Lauren Siedlecki ’21 | Using Creative Expression to Build Resilience in Refugee Communities
Major: Human Service Studies
Mentor: Dr. Beth Warner
Lauren’s research took her to Morocco, where she used art and ethnographic research methods to attempt to build resilience, enhance self-efficacy, and develop a meaningful relationship between refugees and their host community. She provided a platform for the public display of refugee art, which was a continuation of the work she did in her human rights internship with la Plateforme des Association et Communates Subsahariennes au Maroc in Rabat, where she implemented an art workshop program for migrants from sub-Saharan African countries. With this project, she analyzed the intersection between art and ethnography in the human services discipline and furthered findings in the use of creative expression and story-telling in building refugee strength and resilience.

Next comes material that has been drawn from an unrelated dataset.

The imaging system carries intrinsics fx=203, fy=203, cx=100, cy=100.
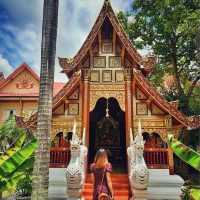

Jane Williams ’21 | Climate Change and Migration in Ghana
Major: International and Global Studies, Policy Studies
Mentor: Dr. Sandy Marshall
Jane used a political ecology framework to analyze the social and political factors associated with climate change and migration decisions in Ghana. Her research was centered on the following questions: How were people in Ghana adapting to climate change? How did environmental migrants in Ghana tell their stories? As livelihoods and relationships with the environment changed due to climatic changes, how did societal and political identities and contexts change as well for Ghanaians? She conducted interviews and participant observation in conjunction with quantitative analysis using data from spatial tools, then for her culminating project, created an illustrative spatial map of the stories she collected in Ghana.